SDF Quickstart
Provisioning and operating a Stateful Dataflow requires the following system components:
-
Fluvio Cluster to enable dataflows to consume and produce streaming data.
-
SDF CLI to deploy, or build and test dataflows.
-
Dataflow File to define the schema, composition, services, and operations.
The Stateful Dataflows can be built, tested, and run locally during preview releases. As we approach general availability, they can also be deployed in your InfinyOn Cloud cluster. In addition, the dataflows may be published to [Hub] and shared with others with one click and installation.
Inline Definitions
Inline dataflows are dataflow.yaml files that include everything necessary to run a data pipeline.

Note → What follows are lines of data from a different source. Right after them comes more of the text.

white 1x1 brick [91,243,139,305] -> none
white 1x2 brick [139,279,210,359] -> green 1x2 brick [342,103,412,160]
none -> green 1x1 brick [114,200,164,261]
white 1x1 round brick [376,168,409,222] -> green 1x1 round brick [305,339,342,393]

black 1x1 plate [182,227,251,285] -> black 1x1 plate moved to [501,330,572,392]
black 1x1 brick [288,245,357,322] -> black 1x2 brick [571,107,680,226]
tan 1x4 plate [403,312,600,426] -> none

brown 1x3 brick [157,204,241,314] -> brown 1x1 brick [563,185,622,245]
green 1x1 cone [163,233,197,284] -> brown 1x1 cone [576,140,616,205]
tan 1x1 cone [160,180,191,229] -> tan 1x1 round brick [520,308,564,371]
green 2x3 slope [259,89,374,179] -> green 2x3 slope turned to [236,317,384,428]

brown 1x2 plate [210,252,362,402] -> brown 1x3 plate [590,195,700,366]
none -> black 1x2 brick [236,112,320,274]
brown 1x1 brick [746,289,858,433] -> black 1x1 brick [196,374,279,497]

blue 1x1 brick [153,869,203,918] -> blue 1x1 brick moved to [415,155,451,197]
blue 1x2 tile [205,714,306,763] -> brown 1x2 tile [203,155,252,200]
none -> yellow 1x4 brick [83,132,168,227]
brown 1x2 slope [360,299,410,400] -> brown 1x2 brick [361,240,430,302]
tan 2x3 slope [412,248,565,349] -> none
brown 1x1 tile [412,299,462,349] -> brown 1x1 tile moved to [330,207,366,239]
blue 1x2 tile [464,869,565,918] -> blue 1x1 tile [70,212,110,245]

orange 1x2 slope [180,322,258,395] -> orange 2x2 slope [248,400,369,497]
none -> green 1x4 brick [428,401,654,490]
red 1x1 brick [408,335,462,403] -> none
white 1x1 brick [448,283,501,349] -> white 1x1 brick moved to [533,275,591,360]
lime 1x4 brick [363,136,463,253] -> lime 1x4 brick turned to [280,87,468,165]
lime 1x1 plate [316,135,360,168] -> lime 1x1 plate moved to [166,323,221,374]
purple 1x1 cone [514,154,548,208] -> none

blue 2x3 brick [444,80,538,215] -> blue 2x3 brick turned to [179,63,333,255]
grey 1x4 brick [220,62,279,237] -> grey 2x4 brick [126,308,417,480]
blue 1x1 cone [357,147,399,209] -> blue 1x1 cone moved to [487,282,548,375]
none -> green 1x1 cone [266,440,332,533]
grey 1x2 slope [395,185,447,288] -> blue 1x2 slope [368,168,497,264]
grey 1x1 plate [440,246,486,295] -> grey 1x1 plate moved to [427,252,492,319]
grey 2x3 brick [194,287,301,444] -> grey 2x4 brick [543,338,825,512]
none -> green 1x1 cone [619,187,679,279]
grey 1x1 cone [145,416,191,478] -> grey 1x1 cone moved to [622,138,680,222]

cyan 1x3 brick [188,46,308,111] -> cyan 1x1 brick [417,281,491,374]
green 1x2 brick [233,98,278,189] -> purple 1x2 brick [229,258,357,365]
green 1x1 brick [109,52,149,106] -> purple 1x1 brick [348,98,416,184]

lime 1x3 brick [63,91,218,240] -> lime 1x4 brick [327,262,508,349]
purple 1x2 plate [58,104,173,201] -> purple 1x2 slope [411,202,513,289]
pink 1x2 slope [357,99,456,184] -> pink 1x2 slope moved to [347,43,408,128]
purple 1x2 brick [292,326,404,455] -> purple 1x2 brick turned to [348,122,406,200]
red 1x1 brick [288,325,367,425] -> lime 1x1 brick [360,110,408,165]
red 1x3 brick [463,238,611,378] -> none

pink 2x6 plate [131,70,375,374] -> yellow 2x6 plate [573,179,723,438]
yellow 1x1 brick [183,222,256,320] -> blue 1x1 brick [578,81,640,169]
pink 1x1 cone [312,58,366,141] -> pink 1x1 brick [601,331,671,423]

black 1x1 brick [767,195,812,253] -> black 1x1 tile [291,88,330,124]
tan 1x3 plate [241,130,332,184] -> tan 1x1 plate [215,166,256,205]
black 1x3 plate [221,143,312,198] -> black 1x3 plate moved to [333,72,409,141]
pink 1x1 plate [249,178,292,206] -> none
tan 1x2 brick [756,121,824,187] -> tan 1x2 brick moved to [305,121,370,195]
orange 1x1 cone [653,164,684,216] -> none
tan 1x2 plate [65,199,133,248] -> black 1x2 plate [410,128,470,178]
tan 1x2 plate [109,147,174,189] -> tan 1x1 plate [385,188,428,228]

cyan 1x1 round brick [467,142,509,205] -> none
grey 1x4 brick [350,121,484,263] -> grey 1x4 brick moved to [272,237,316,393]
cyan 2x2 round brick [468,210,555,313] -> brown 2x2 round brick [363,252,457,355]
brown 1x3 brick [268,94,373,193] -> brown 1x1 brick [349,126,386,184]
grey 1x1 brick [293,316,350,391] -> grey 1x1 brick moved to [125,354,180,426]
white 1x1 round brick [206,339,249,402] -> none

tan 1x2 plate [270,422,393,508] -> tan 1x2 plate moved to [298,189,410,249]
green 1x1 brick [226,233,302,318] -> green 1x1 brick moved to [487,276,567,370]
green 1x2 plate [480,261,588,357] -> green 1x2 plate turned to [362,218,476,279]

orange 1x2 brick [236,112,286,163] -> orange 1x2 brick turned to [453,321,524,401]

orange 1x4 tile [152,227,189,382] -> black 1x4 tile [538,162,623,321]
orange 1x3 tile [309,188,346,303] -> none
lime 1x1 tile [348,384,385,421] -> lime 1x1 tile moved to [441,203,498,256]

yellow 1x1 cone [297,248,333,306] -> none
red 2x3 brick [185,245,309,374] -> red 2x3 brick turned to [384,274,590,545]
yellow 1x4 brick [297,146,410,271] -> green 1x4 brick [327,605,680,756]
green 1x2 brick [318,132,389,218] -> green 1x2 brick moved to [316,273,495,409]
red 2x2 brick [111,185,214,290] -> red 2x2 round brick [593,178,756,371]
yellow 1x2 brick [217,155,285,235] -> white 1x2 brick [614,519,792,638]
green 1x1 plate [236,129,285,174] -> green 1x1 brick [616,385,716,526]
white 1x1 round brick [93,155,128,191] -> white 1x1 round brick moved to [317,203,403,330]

Inline dataflows are useful for trying out various features of the product. Deploying an inline dataflow is simple:
While inline dataflows are a breeze to get started with, maintaining code in yaml
is not always ideal. For complex projects, we recommend using Composable Dataflows.
Create and Run a Dataflow
Let's create a simple dataflow to split a sentence into words and count the words.
1. Create the Dataflow file
Ceate a dataflow file in the directory split-sentence
directory:
$ mkdir -p split-sentence-inline
$ cd split-sentence-inline
Create the dataflow.yaml
and add the following content:
apiVersion: 0.5.0
meta:
name: split-sentence-inline
version: 0.1.0
namespace: example
config:
converter: raw
topics:
sentence:
schema:
value:
type: string
converter: raw
words:
schema:
value:
type: string
converter: raw
services:
sentence-words:
sources:
- type: topic
id: sentence
transforms:
- operator: flat-map
run: |
fn sentence_to_words(sentence: String) -> Result<Vec<String>> {
Ok(sentence.split_whitespace().map(String::from).collect())
}
- operator: map
run: |
pub fn augment_count(word: String) -> Result<String> {
Ok(format!("{}({})", word, word.chars().count()))
}
sinks:
- type: topic
id: words
2. Run the Dataflow
Use sdf
command line tool to run the dataflow:
$ sdf run --ui --ephemeral
Use --ui
to generate the graphical representation and run the Studio.
3. Test the Dataflow
Produce sentences to in sentence
topic:
$ fluvio produce sentence
Hello world
Hi there
Consume from words
to retrieve the result:
$ fluvio consume words -Bd
Hello(5)
world(5)
Hi(2)
there(5)
4. Show State
The dataflow collects runtime metrics that you can inspect in the runtime terminal.
Check the sentence-to-words
counters:
>> show state sentence-words/sentence-to-words/metrics
Key Window succeeded failed
stats * 2 0
Check the augment-count
counters:
>> show state sentence-words/augment-count/metrics
Key Window succeeded failed
stats * 4 0
Congratulations! You've successfully built and run a composable dataflow! The project is available for download in github.
5. Clean-up
Exit sdf
terminal and remove the topics:
sdf clean --force
Note The --force
keyword should only be used if you want to remove everything, including the topics created by this dataflow.